→ Problem details: Extract each line of the material that follows exactly and omit its pictures.

→ Material provided:
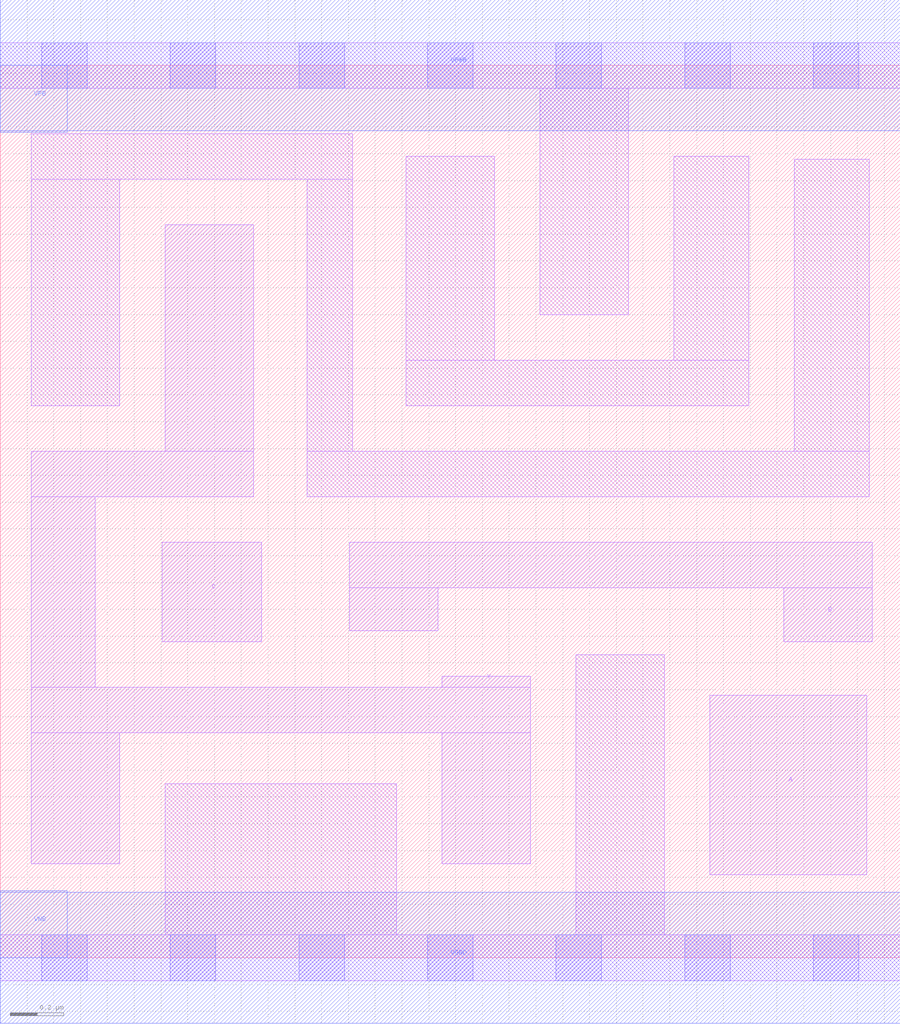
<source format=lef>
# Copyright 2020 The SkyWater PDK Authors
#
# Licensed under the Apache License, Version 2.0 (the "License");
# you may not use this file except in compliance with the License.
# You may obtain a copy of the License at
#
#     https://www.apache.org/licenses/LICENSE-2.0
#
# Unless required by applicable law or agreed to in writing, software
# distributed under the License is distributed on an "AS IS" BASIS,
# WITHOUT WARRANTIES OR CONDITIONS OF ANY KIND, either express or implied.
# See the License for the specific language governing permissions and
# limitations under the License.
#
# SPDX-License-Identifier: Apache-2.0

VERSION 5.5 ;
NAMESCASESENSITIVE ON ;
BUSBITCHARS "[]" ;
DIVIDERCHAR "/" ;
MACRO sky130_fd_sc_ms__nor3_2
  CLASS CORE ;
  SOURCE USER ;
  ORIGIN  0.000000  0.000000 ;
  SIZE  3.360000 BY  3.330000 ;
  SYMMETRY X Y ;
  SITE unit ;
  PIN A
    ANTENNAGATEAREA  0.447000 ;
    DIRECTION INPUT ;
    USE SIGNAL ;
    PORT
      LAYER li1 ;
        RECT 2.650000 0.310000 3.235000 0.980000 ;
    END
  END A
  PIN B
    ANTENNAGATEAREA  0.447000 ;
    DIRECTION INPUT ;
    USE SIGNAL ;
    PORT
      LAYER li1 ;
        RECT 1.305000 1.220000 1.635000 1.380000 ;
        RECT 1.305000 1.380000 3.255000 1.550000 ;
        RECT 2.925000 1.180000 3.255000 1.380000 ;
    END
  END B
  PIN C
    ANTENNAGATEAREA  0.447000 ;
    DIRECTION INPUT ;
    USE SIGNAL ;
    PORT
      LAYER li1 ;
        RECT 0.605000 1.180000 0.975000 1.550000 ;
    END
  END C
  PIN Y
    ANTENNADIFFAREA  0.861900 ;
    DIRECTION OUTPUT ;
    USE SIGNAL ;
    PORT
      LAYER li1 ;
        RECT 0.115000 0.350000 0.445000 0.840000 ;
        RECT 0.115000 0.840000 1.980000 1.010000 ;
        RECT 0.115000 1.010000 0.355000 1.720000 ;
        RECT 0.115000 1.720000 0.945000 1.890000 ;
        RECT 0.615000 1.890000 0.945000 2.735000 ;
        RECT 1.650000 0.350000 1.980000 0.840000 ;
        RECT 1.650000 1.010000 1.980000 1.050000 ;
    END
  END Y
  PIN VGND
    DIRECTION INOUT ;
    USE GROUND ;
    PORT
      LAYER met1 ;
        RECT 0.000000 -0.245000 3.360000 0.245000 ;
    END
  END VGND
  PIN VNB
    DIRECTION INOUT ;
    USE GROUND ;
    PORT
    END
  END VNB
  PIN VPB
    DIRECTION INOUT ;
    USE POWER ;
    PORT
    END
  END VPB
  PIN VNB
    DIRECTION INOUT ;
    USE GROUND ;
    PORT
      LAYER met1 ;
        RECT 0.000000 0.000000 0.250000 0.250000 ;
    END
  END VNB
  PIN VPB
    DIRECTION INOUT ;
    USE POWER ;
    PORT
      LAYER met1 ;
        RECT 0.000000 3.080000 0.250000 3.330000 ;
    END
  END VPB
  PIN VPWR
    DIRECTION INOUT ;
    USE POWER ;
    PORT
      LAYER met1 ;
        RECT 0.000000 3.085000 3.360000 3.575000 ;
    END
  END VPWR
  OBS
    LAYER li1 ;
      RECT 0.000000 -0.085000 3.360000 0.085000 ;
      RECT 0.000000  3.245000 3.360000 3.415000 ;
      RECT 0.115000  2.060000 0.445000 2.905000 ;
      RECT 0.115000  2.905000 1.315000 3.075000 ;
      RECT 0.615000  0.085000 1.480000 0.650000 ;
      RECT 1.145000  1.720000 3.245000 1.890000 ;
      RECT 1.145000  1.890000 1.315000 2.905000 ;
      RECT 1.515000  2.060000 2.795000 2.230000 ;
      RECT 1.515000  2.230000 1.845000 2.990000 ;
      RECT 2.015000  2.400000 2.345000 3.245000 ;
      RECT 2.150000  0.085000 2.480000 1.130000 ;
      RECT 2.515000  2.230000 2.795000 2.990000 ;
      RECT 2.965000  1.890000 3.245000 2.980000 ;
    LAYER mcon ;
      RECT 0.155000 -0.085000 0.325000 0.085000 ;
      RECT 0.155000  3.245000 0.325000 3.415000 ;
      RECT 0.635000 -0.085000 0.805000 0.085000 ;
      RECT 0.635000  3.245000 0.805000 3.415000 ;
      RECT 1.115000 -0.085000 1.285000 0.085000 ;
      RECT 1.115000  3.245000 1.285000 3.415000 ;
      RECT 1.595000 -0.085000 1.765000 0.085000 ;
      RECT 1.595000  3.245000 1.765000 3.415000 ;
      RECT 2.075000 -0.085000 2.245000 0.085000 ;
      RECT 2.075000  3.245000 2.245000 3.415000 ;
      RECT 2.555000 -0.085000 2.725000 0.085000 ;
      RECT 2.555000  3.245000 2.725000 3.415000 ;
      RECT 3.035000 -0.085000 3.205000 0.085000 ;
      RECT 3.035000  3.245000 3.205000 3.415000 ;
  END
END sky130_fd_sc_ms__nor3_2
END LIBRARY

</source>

→ Response to the exercise:
<source format=lef>
# Copyright 2020 The SkyWater PDK Authors
#
# Licensed under the Apache License, Version 2.0 (the "License");
# you may not use this file except in compliance with the License.
# You may obtain a copy of the License at
#
#     https://www.apache.org/licenses/LICENSE-2.0
#
# Unless required by applicable law or agreed to in writing, software
# distributed under the License is distributed on an "AS IS" BASIS,
# WITHOUT WARRANTIES OR CONDITIONS OF ANY KIND, either express or implied.
# See the License for the specific language governing permissions and
# limitations under the License.
#
# SPDX-License-Identifier: Apache-2.0

VERSION 5.5 ;
NAMESCASESENSITIVE ON ;
BUSBITCHARS "[]" ;
DIVIDERCHAR "/" ;
MACRO sky130_fd_sc_ms__nor3_2
  CLASS CORE ;
  SOURCE USER ;
  ORIGIN  0.000000  0.000000 ;
  SIZE  3.360000 BY  3.330000 ;
  SYMMETRY X Y ;
  SITE unit ;
  PIN A
    ANTENNAGATEAREA  0.447000 ;
    DIRECTION INPUT ;
    USE SIGNAL ;
    PORT
      LAYER li1 ;
        RECT 2.650000 0.310000 3.235000 0.980000 ;
    END
  END A
  PIN B
    ANTENNAGATEAREA  0.447000 ;
    DIRECTION INPUT ;
    USE SIGNAL ;
    PORT
      LAYER li1 ;
        RECT 1.305000 1.220000 1.635000 1.380000 ;
        RECT 1.305000 1.380000 3.255000 1.550000 ;
        RECT 2.925000 1.180000 3.255000 1.380000 ;
    END
  END B
  PIN C
    ANTENNAGATEAREA  0.447000 ;
    DIRECTION INPUT ;
    USE SIGNAL ;
    PORT
      LAYER li1 ;
        RECT 0.605000 1.180000 0.975000 1.550000 ;
    END
  END C
  PIN Y
    ANTENNADIFFAREA  0.861900 ;
    DIRECTION OUTPUT ;
    USE SIGNAL ;
    PORT
      LAYER li1 ;
        RECT 0.115000 0.350000 0.445000 0.840000 ;
        RECT 0.115000 0.840000 1.980000 1.010000 ;
        RECT 0.115000 1.010000 0.355000 1.720000 ;
        RECT 0.115000 1.720000 0.945000 1.890000 ;
        RECT 0.615000 1.890000 0.945000 2.735000 ;
        RECT 1.650000 0.350000 1.980000 0.840000 ;
        RECT 1.650000 1.010000 1.980000 1.050000 ;
    END
  END Y
  PIN VGND
    DIRECTION INOUT ;
    USE GROUND ;
    PORT
      LAYER met1 ;
        RECT 0.000000 -0.245000 3.360000 0.245000 ;
    END
  END VGND
  PIN VNB
    DIRECTION INOUT ;
    USE GROUND ;
    PORT
    END
  END VNB
  PIN VPB
    DIRECTION INOUT ;
    USE POWER ;
    PORT
    END
  END VPB
  PIN VNB
    DIRECTION INOUT ;
    USE GROUND ;
    PORT
      LAYER met1 ;
        RECT 0.000000 0.000000 0.250000 0.250000 ;
    END
  END VNB
  PIN VPB
    DIRECTION INOUT ;
    USE POWER ;
    PORT
      LAYER met1 ;
        RECT 0.000000 3.080000 0.250000 3.330000 ;
    END
  END VPB
  PIN VPWR
    DIRECTION INOUT ;
    USE POWER ;
    PORT
      LAYER met1 ;
        RECT 0.000000 3.085000 3.360000 3.575000 ;
    END
  END VPWR
  OBS
    LAYER li1 ;
      RECT 0.000000 -0.085000 3.360000 0.085000 ;
      RECT 0.000000  3.245000 3.360000 3.415000 ;
      RECT 0.115000  2.060000 0.445000 2.905000 ;
      RECT 0.115000  2.905000 1.315000 3.075000 ;
      RECT 0.615000  0.085000 1.480000 0.650000 ;
      RECT 1.145000  1.720000 3.245000 1.890000 ;
      RECT 1.145000  1.890000 1.315000 2.905000 ;
      RECT 1.515000  2.060000 2.795000 2.230000 ;
      RECT 1.515000  2.230000 1.845000 2.990000 ;
      RECT 2.015000  2.400000 2.345000 3.245000 ;
      RECT 2.150000  0.085000 2.480000 1.130000 ;
      RECT 2.515000  2.230000 2.795000 2.990000 ;
      RECT 2.965000  1.890000 3.245000 2.980000 ;
    LAYER mcon ;
      RECT 0.155000 -0.085000 0.325000 0.085000 ;
      RECT 0.155000  3.245000 0.325000 3.415000 ;
      RECT 0.635000 -0.085000 0.805000 0.085000 ;
      RECT 0.635000  3.245000 0.805000 3.415000 ;
      RECT 1.115000 -0.085000 1.285000 0.085000 ;
      RECT 1.115000  3.245000 1.285000 3.415000 ;
      RECT 1.595000 -0.085000 1.765000 0.085000 ;
      RECT 1.595000  3.245000 1.765000 3.415000 ;
      RECT 2.075000 -0.085000 2.245000 0.085000 ;
      RECT 2.075000  3.245000 2.245000 3.415000 ;
      RECT 2.555000 -0.085000 2.725000 0.085000 ;
      RECT 2.555000  3.245000 2.725000 3.415000 ;
      RECT 3.035000 -0.085000 3.205000 0.085000 ;
      RECT 3.035000  3.245000 3.205000 3.415000 ;
  END
END sky130_fd_sc_ms__nor3_2
END LIBRARY

</source>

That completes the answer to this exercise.